* _What you need to do_:
The whole listing is to be reproduced exactly as given.

* _Records_:
-------

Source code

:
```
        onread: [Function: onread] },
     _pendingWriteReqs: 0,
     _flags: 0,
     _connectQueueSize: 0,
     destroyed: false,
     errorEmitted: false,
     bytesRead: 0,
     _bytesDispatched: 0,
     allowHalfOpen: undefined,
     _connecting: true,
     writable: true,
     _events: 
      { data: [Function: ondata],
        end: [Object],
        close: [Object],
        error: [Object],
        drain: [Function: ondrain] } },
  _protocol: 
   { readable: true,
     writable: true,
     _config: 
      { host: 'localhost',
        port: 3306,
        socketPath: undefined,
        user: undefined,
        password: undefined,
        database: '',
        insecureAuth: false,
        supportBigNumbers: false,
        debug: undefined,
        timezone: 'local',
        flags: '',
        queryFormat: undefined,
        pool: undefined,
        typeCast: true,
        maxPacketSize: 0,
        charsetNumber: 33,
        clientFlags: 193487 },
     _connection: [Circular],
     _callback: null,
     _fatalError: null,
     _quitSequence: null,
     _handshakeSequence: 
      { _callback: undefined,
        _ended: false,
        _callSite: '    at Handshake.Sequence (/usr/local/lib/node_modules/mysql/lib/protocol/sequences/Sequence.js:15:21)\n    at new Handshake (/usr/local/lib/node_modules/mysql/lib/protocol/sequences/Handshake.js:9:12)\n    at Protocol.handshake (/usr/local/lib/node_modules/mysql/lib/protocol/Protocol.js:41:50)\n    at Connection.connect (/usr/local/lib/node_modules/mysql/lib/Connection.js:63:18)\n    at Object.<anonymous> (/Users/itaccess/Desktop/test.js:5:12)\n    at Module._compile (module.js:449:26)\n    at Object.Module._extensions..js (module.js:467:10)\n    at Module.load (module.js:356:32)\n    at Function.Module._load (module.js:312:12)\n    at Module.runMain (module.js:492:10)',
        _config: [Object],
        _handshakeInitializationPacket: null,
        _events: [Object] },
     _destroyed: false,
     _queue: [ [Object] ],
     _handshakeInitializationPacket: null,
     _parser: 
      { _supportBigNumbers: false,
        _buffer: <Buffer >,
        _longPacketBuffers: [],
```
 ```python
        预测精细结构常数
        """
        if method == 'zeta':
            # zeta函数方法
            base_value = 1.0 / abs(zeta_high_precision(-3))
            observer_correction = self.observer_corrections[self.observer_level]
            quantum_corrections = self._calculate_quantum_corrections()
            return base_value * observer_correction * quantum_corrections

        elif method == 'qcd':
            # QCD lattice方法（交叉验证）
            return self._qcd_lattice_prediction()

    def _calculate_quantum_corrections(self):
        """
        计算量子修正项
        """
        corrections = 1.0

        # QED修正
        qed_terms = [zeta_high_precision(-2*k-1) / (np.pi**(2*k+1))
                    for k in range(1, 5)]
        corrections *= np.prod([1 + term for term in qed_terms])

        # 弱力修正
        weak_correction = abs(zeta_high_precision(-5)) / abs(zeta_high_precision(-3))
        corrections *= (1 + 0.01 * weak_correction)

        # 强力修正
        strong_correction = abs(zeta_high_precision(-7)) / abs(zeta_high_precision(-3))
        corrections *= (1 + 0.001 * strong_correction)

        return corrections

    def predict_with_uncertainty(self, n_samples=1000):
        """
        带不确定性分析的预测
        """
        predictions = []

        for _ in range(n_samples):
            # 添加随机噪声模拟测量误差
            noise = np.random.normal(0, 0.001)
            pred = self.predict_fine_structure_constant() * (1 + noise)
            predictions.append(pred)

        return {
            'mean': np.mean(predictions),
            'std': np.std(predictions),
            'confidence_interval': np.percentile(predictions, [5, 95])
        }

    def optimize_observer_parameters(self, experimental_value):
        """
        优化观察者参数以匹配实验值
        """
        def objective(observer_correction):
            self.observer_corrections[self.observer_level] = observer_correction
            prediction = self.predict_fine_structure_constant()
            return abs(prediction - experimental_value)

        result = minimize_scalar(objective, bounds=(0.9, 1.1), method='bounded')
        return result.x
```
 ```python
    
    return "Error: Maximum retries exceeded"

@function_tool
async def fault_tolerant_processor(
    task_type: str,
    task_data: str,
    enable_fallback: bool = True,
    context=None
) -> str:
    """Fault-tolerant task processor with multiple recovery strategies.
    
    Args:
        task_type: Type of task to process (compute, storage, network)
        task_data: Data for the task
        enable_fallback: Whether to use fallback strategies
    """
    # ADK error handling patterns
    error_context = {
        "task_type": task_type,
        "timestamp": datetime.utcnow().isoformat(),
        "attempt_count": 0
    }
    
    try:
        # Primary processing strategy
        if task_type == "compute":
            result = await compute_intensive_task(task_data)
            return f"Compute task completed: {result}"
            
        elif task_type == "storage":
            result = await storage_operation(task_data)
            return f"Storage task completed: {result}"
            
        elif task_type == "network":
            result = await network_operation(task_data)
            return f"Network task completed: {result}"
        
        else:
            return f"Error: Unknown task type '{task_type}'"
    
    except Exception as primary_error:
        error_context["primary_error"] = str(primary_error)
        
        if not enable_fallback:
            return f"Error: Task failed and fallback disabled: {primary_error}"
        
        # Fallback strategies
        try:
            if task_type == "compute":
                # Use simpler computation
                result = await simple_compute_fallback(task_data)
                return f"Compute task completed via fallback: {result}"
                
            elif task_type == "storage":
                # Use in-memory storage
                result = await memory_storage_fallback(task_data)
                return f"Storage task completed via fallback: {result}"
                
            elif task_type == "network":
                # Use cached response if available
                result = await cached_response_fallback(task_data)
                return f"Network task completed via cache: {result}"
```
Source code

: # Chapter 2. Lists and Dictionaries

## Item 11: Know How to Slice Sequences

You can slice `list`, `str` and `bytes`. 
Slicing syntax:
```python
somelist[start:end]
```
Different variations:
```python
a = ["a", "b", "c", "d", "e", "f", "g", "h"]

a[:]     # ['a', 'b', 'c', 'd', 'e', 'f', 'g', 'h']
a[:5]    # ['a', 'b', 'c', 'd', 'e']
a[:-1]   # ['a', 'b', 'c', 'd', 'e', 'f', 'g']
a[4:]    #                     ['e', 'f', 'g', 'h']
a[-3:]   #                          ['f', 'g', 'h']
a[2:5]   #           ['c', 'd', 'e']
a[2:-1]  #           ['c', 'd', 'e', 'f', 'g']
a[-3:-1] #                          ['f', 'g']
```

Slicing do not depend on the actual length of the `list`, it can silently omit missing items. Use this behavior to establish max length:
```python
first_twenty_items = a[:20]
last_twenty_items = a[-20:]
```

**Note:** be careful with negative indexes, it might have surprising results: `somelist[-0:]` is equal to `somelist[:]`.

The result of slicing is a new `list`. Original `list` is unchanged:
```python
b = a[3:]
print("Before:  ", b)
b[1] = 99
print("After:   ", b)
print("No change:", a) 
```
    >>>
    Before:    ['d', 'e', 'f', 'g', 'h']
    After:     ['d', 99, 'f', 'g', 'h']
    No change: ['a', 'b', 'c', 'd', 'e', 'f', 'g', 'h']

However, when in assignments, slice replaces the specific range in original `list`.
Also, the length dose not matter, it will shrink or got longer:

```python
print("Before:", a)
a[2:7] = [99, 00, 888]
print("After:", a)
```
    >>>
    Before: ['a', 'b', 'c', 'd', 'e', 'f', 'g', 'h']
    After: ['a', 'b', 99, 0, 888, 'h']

-------

* _Output for this task_:
Source code

:
```
        onread: [Function: onread] },
     _pendingWriteReqs: 0,
     _flags: 0,
     _connectQueueSize: 0,
     destroyed: false,
     errorEmitted: false,
     bytesRead: 0,
     _bytesDispatched: 0,
     allowHalfOpen: undefined,
     _connecting: true,
     writable: true,
     _events: 
      { data: [Function: ondata],
        end: [Object],
        close: [Object],
        error: [Object],
        drain: [Function: ondrain] } },
  _protocol: 
   { readable: true,
     writable: true,
     _config: 
      { host: 'localhost',
        port: 3306,
        socketPath: undefined,
        user: undefined,
        password: undefined,
        database: '',
        insecureAuth: false,
        supportBigNumbers: false,
        debug: undefined,
        timezone: 'local',
        flags: '',
        queryFormat: undefined,
        pool: undefined,
        typeCast: true,
        maxPacketSize: 0,
        charsetNumber: 33,
        clientFlags: 193487 },
     _connection: [Circular],
     _callback: null,
     _fatalError: null,
     _quitSequence: null,
     _handshakeSequence: 
      { _callback: undefined,
        _ended: false,
        _callSite: '    at Handshake.Sequence (/usr/local/lib/node_modules/mysql/lib/protocol/sequences/Sequence.js:15:21)\n    at new Handshake (/usr/local/lib/node_modules/mysql/lib/protocol/sequences/Handshake.js:9:12)\n    at Protocol.handshake (/usr/local/lib/node_modules/mysql/lib/protocol/Protocol.js:41:50)\n    at Connection.connect (/usr/local/lib/node_modules/mysql/lib/Connection.js:63:18)\n    at Object.<anonymous> (/Users/itaccess/Desktop/test.js:5:12)\n    at Module._compile (module.js:449:26)\n    at Object.Module._extensions..js (module.js:467:10)\n    at Module.load (module.js:356:32)\n    at Function.Module._load (module.js:312:12)\n    at Module.runMain (module.js:492:10)',
        _config: [Object],
        _handshakeInitializationPacket: null,
        _events: [Object] },
     _destroyed: false,
     _queue: [ [Object] ],
     _handshakeInitializationPacket: null,
     _parser: 
      { _supportBigNumbers: false,
        _buffer: <Buffer >,
        _longPacketBuffers: [],
```
 ```python
        预测精细结构常数
        """
        if method == 'zeta':
            # zeta函数方法
            base_value = 1.0 / abs(zeta_high_precision(-3))
            observer_correction = self.observer_corrections[self.observer_level]
            quantum_corrections = self._calculate_quantum_corrections()
            return base_value * observer_correction * quantum_corrections

        elif method == 'qcd':
            # QCD lattice方法（交叉验证）
            return self._qcd_lattice_prediction()

    def _calculate_quantum_corrections(self):
        """
        计算量子修正项
        """
        corrections = 1.0

        # QED修正
        qed_terms = [zeta_high_precision(-2*k-1) / (np.pi**(2*k+1))
                    for k in range(1, 5)]
        corrections *= np.prod([1 + term for term in qed_terms])

        # 弱力修正
        weak_correction = abs(zeta_high_precision(-5)) / abs(zeta_high_precision(-3))
        corrections *= (1 + 0.01 * weak_correction)

        # 强力修正
        strong_correction = abs(zeta_high_precision(-7)) / abs(zeta_high_precision(-3))
        corrections *= (1 + 0.001 * strong_correction)

        return corrections

    def predict_with_uncertainty(self, n_samples=1000):
        """
        带不确定性分析的预测
        """
        predictions = []

        for _ in range(n_samples):
            # 添加随机噪声模拟测量误差
            noise = np.random.normal(0, 0.001)
            pred = self.predict_fine_structure_constant() * (1 + noise)
            predictions.append(pred)

        return {
            'mean': np.mean(predictions),
            'std': np.std(predictions),
            'confidence_interval': np.percentile(predictions, [5, 95])
        }

    def optimize_observer_parameters(self, experimental_value):
        """
        优化观察者参数以匹配实验值
        """
        def objective(observer_correction):
            self.observer_corrections[self.observer_level] = observer_correction
            prediction = self.predict_fine_structure_constant()
            return abs(prediction - experimental_value)

        result = minimize_scalar(objective, bounds=(0.9, 1.1), method='bounded')
        return result.x
```
 ```python
    
    return "Error: Maximum retries exceeded"

@function_tool
async def fault_tolerant_processor(
    task_type: str,
    task_data: str,
    enable_fallback: bool = True,
    context=None
) -> str:
    """Fault-tolerant task processor with multiple recovery strategies.
    
    Args:
        task_type: Type of task to process (compute, storage, network)
        task_data: Data for the task
        enable_fallback: Whether to use fallback strategies
    """
    # ADK error handling patterns
    error_context = {
        "task_type": task_type,
        "timestamp": datetime.utcnow().isoformat(),
        "attempt_count": 0
    }
    
    try:
        # Primary processing strategy
        if task_type == "compute":
            result = await compute_intensive_task(task_data)
            return f"Compute task completed: {result}"
            
        elif task_type == "storage":
            result = await storage_operation(task_data)
            return f"Storage task completed: {result}"
            
        elif task_type == "network":
            result = await network_operation(task_data)
            return f"Network task completed: {result}"
        
        else:
            return f"Error: Unknown task type '{task_type}'"
    
    except Exception as primary_error:
        error_context["primary_error"] = str(primary_error)
        
        if not enable_fallback:
            return f"Error: Task failed and fallback disabled: {primary_error}"
        
        # Fallback strategies
        try:
            if task_type == "compute":
                # Use simpler computation
                result = await simple_compute_fallback(task_data)
                return f"Compute task completed via fallback: {result}"
                
            elif task_type == "storage":
                # Use in-memory storage
                result = await memory_storage_fallback(task_data)
                return f"Storage task completed via fallback: {result}"
                
            elif task_type == "network":
                # Use cached response if available
                result = await cached_response_fallback(task_data)
                return f"Network task completed via cache: {result}"
```
Source code

: # Chapter 2. Lists and Dictionaries

## Item 11: Know How to Slice Sequences

You can slice `list`, `str` and `bytes`. 
Slicing syntax:
```python
somelist[start:end]
```
Different variations:
```python
a = ["a", "b", "c", "d", "e", "f", "g", "h"]

a[:]     # ['a', 'b', 'c', 'd', 'e', 'f', 'g', 'h']
a[:5]    # ['a', 'b', 'c', 'd', 'e']
a[:-1]   # ['a', 'b', 'c', 'd', 'e', 'f', 'g']
a[4:]    #                     ['e', 'f', 'g', 'h']
a[-3:]   #                          ['f', 'g', 'h']
a[2:5]   #           ['c', 'd', 'e']
a[2:-1]  #           ['c', 'd', 'e', 'f', 'g']
a[-3:-1] #                          ['f', 'g']
```

Slicing do not depend on the actual length of the `list`, it can silently omit missing items. Use this behavior to establish max length:
```python
first_twenty_items = a[:20]
last_twenty_items = a[-20:]
```

**Note:** be careful with negative indexes, it might have surprising results: `somelist[-0:]` is equal to `somelist[:]`.

The result of slicing is a new `list`. Original `list` is unchanged:
```python
b = a[3:]
print("Before:  ", b)
b[1] = 99
print("After:   ", b)
print("No change:", a) 
```
    >>>
    Before:    ['d', 'e', 'f', 'g', 'h']
    After:     ['d', 99, 'f', 'g', 'h']
    No change: ['a', 'b', 'c', 'd', 'e', 'f', 'g', 'h']

However, when in assignments, slice replaces the specific range in original `list`.
Also, the length dose not matter, it will shrink or got longer:

```python
print("Before:", a)
a[2:7] = [99, 00, 888]
print("After:", a)
```
    >>>
    Before: ['a', 'b', 'c', 'd', 'e', 'f', 'g', 'h']
    After: ['a', 'b', 99, 0, 888, 'h']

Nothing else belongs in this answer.